# Fragmento seleccionado
El gobierno tomó cartas en el asunto y definió a la falsificación como de “lesa nación”, pero se enfrentaba a fuertes presiones de grupos económicamente poderosos implicados en la falsificación que impedían que se cumplieran las sanciones. Los nexos de los falsificadores con los órganos del Estado encargados de la persecución de los criminales eran evidentes y mostraban qué tan grande estaba metida la corrupción. En la capital de la República, el mayor centro de consumo y comercio del país, la mecha de la violencia social estaba por estallar.

 

Casas de moneda clandestinas

En esos años, el diputado Carlos María de Bustamante comentó en el pleno del Congreso que se sabía de la existencia de talleres y obrajes de moneda falsa en los alrededores de Toluca y Tacubaya, a donde llegaba el cobre de Santa Clara, en el cercano Michoacán, y se elaboraba en pequeñas máquinas traídas de Estados Unidos con tanta perfección que en nada se distinguía de las acuñadas por la Casa de Moneda.

Lo mismo ocurría en Morelia, Guanajuato y Querétaro, donde brotaban casas bien avitualladas, como se puede apreciar en las descripciones cuando se aprehendía una:

 

“En la mañana de hoy se me denunció una fábrica de moneda falsa de cobre situada en la calle de Huhichila y habiendo procedido a más aprehensiones se fugaron los fraudulentos y solo se hallaron descubiertos y enterrados, unos fuelles, siete cajas de vaciar, dos canales, cinco crisoles, un par de tenazas, dos limas, un cañón de hoja de lata, una romana de palo con una pesa, tres laureles de plomo, un cajón, veinte libranzas, doce onzas de cobre, ciento trece cospeles, un poco de estaño, un martillo, una poca de arena y un ladrillo con agujeros circulares.”

 

El editorial de El Mosquito Mexicano se preguntaba, no sin malicia, por qué no se había destruido la maquinaria de amonedación confiscada y comentó que se hubiera llevado a Palacio Nacional en lugar de a la Casa de Moneda. ¿Acaso el gobierno pensaba utilizarlas? Ante las suspicacias, las máquinas incautadas en Tacubaya fueron depositadas bajo la más rigurosa custodia en la Casa de Moneda en Ciudad de México y entregadas con una razón detallada de sus piezas y su funcionamiento, mientras el Congreso resolvía si la maquinaria podían utilizarse en los trabajos de la ceca oficial.

[Entradas de datos extraídos]
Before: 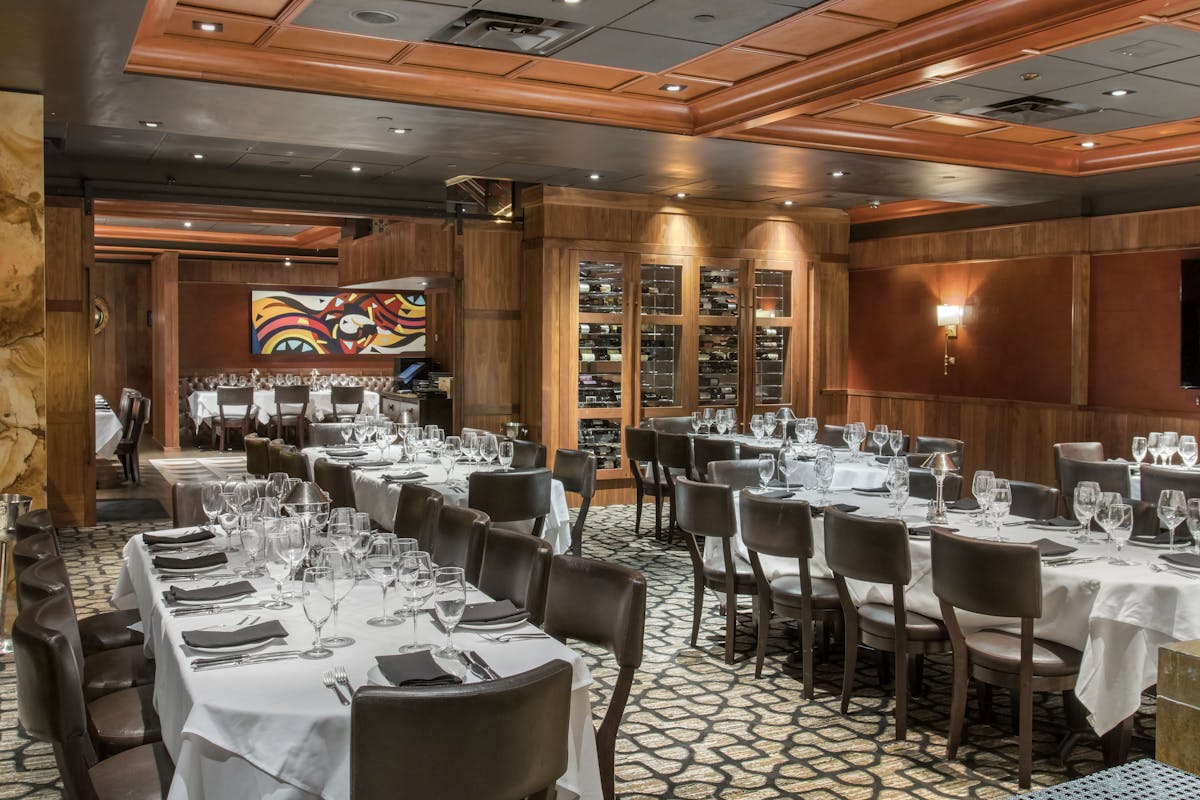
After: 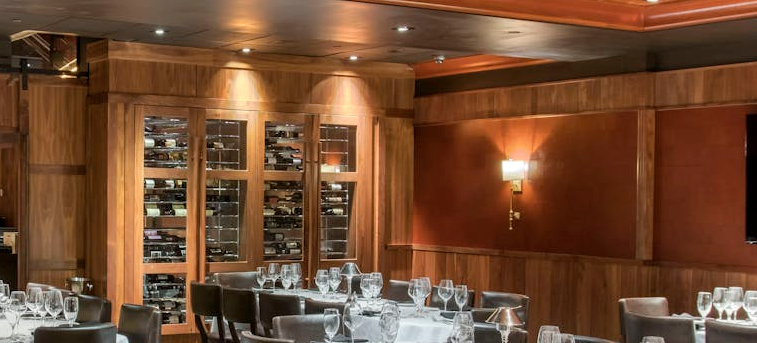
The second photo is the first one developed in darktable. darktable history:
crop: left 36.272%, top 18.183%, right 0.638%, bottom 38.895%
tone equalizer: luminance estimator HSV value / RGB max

==

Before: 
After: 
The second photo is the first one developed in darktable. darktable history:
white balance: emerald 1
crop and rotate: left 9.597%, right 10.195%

---

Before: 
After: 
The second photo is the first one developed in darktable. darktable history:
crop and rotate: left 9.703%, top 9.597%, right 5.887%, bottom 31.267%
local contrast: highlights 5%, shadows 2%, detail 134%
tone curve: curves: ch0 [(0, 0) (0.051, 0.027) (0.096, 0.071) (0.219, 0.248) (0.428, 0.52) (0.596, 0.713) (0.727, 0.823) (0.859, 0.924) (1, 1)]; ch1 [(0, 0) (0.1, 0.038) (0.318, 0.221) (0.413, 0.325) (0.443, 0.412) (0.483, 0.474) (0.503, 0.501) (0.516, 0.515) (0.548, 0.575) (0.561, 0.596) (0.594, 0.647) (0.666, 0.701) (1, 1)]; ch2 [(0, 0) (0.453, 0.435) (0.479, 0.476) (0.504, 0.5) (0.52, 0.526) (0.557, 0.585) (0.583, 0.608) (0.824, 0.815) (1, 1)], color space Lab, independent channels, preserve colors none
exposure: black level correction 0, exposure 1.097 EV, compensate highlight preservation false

# Qué hacer
• 1. En el fragmento sobre la moneda falsa, ¿de dónde llegaba el cobre a los talleres de los alrededores de Toluca y Tacubaya?
• 2. ¿Cómo se traduce al inglés esta oración del fragmento sobre la moneda falsa: "En la capital de la República, el mayor centro de consumo y comercio del país, la mecha de la violencia social estaba por estallar."?
• 3. Escribe lo que sigue al fragmento sobre la moneda falsa, a partir de su última oración.
Las líneas no tienen ningún papel aquí.

# Respuestas
• 1. De Santa Clara, en el cercano Michoacán.

• 2. In the capital of the Republic, the country's largest center of consumption and trade, the fuse of social violence was about to blow.

• 3.
Cuando Madame Calderón de la Barca visitó la ceca de México, escribió:

 

“Vimos laminar las barras de plata: cortar, blanquear y acuñar los pesos; también nos enseñaron las máquinas para hacer moneda falsa, y son tantas las incautadas que casi no hay sitio para ellas [ ... ] Mientras nos asombrábamos ante el número de máquinas para hacer moneda falsa que han sido recogidas, se nos aseguró que actualmente el doble de ese número están en plena actividad en México; mas como pertenecen a personajes muy distinguidos el gobierno tiene miedo de meterse con ellos. Además, no existe ahora pena bastante para este crimen, que era castigado con la pena de muerte en los días del gobierno español.”

 

Pero lo cierto era que con esas maquinitas se habían acuñado hasta ocho millones de pesos en cuartillas de cobre y habían provocado disturbios, violencia social e inestabilidad.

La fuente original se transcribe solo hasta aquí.